Maybe that's why his campaign, in the final weekend before the Indiana and North Carolina contests, had a determinedly new feel low-key, intimate, a series of Kodak moments. Or maybe it was Obama's way of trying to tell Hoosiers that he's not all that different than they are, whatever they might have heard about his controversial former pastor or the question of whether he wears an American flag on his lapel. In Indiana, there were two picnics, a roller-skating party, a game of pickup basketball. His daughters, 9-year-old Malia and 6-year-old Sasha, were on the campaign trail with Obama for the first time since Iowa. That was largely due to the fact that it was a weekend and they live in nearby Illinois but it didn't hurt to remind people that this is a man with a family life, too.
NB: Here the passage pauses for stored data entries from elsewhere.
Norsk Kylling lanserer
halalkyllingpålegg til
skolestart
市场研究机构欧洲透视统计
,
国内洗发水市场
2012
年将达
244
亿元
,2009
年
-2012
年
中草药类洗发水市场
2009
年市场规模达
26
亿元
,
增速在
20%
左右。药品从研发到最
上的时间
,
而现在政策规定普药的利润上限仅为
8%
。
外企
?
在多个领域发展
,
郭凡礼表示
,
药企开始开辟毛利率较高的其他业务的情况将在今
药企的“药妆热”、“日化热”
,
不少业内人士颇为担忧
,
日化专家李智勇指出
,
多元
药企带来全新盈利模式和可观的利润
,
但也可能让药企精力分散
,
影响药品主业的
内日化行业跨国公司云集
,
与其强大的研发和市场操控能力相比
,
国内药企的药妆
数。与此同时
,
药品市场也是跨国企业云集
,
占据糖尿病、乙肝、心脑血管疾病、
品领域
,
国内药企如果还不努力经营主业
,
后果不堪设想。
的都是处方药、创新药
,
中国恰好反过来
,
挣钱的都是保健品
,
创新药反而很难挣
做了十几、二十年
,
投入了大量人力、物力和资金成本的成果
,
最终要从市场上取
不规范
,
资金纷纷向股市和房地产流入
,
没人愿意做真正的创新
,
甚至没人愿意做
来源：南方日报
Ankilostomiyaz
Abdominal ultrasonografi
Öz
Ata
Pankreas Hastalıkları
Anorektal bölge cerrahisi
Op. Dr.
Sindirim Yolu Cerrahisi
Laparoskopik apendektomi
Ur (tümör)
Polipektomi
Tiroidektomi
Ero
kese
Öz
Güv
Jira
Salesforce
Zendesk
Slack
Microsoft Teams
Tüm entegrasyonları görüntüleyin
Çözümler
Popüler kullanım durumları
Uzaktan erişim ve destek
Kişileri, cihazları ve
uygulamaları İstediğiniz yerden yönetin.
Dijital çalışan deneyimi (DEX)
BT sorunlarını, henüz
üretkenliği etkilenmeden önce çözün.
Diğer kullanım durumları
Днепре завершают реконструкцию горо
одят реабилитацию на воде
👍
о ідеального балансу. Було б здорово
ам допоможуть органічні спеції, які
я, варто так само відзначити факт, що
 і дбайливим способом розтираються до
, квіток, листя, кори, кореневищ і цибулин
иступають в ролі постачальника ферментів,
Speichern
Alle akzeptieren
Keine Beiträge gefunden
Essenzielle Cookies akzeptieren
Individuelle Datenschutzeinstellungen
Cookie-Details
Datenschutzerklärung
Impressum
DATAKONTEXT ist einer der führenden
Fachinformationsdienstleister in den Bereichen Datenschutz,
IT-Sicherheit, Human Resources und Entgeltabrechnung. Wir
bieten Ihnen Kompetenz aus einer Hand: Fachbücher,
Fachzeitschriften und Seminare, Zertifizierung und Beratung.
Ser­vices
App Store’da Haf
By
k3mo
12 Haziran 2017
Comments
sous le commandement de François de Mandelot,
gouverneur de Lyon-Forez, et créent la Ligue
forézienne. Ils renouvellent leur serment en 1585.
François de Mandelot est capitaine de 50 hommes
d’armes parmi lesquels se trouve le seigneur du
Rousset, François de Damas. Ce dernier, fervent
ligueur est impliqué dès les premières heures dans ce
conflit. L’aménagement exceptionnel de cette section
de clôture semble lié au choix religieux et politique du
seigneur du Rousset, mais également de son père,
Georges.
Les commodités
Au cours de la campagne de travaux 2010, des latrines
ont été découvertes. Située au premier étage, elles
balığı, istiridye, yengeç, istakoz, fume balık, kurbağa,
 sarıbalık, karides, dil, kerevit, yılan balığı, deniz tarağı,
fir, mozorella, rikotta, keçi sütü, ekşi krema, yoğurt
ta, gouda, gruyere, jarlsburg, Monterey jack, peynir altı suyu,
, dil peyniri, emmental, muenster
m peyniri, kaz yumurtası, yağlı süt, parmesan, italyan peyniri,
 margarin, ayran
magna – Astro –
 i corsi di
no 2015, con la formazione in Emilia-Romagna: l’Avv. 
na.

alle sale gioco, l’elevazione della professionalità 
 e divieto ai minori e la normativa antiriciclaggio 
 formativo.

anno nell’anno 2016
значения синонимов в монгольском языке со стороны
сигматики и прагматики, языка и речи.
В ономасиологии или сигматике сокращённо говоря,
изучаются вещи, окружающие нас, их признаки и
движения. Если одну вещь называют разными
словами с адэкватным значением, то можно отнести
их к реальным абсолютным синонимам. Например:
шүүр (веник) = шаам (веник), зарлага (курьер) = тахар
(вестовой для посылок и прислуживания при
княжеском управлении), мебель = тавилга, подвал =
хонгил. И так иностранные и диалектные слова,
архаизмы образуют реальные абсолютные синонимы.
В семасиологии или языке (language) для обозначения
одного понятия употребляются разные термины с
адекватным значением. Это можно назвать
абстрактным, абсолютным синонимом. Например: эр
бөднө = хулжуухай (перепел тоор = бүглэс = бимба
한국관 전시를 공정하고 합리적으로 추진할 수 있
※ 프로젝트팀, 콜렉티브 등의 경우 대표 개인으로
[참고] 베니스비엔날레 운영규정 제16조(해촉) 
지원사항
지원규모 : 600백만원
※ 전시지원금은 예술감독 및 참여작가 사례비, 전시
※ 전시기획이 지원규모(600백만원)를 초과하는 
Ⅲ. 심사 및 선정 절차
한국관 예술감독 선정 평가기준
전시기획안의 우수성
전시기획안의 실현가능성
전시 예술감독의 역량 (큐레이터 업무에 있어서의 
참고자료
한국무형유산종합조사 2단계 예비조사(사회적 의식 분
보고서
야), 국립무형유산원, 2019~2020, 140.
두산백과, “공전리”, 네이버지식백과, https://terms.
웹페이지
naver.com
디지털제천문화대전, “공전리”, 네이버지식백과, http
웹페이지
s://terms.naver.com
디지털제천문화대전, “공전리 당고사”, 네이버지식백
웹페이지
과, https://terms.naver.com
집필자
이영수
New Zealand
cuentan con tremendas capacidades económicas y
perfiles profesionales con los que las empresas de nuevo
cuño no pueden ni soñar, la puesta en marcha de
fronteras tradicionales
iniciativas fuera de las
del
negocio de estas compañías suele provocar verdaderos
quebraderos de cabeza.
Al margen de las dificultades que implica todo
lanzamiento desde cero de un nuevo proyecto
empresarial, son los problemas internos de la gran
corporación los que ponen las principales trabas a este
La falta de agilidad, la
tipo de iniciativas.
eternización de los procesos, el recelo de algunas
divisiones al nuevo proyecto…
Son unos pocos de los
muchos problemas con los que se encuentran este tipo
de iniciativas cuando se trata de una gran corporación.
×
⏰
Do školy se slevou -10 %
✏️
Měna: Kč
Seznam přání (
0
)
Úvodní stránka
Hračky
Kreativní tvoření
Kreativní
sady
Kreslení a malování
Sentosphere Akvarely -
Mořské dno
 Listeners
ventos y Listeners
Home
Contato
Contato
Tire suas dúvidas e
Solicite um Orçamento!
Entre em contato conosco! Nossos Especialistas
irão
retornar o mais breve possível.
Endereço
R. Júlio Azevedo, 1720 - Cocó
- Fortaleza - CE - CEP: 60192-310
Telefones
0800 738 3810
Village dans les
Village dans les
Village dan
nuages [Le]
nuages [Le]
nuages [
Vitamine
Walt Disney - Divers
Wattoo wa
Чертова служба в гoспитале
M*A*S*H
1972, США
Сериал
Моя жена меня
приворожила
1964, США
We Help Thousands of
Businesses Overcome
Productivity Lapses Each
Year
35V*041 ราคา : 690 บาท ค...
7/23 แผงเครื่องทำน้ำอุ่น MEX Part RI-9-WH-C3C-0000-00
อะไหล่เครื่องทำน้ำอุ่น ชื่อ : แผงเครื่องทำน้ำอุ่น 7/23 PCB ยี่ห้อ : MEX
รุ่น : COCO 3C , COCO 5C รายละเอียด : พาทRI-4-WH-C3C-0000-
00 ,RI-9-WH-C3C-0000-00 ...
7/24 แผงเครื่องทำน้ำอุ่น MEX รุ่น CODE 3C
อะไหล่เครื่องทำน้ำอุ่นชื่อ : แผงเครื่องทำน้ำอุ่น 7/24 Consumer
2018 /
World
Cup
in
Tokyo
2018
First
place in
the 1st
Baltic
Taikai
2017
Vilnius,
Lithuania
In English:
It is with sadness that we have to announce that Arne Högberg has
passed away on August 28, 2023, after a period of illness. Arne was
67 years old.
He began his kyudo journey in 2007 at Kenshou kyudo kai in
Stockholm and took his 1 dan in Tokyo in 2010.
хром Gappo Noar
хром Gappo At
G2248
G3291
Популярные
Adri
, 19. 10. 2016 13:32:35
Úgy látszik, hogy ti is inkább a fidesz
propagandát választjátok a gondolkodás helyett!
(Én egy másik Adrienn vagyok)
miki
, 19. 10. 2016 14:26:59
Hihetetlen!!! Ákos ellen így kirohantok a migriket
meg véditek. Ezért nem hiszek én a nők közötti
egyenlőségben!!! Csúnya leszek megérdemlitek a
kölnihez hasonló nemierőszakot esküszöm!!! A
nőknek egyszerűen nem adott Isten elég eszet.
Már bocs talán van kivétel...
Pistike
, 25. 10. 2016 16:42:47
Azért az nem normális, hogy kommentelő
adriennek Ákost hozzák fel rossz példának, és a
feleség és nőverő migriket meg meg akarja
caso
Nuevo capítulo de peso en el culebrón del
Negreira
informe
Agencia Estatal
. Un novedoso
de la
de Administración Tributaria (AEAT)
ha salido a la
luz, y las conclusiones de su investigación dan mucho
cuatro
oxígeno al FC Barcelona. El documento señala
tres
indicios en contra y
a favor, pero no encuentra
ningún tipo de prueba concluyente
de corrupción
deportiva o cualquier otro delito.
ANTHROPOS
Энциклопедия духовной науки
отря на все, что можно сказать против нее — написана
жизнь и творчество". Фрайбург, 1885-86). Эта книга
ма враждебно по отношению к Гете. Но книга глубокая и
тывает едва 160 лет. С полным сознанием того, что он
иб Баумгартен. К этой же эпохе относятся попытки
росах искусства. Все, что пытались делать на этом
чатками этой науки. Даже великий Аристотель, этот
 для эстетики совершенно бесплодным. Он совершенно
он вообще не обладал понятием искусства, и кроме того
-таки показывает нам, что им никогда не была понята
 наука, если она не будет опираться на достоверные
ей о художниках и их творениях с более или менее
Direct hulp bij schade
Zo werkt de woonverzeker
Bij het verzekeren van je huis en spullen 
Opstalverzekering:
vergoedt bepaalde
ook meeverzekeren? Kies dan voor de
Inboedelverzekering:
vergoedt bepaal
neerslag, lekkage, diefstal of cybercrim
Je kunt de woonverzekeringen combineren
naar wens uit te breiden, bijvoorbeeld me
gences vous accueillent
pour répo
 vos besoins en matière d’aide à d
Not every photo-op turned out quite as it had been planned, however. A potluck supper at a farmhouse in Kempton that had been built by one of Obama's great-uncles (who had been a member of the Indiana legislature), on land that had once been bought by his great-great-great-great grandfather, had to be canceled after the weather turned frigid and gale-force gusts defeated the campaign's efforts to set up tables. Instead, the Obama family had to settle for an uncomfortably chilly walk around the property.
By the time word had gotten around the neighborhood in Elkhart that someone famous was on their street, the crowd had grown to around 200. But it was a mob with Indiana manners; they formed a line on the sidewalk and waited patiently for him to greet each in turn. One trembling teen-ager handed Obama a cell phone and asked him to say hello to her friend Hillary, a big Obama fan. "Hi Hillary!" Obama said with a mischevous grin, telling the crowd: "And she supports me."
"Oh, this isn't Hillary Clinton? Oh, Hillary Van Dyke," he deadpanned. "Nice to meet you! Thanks for your support."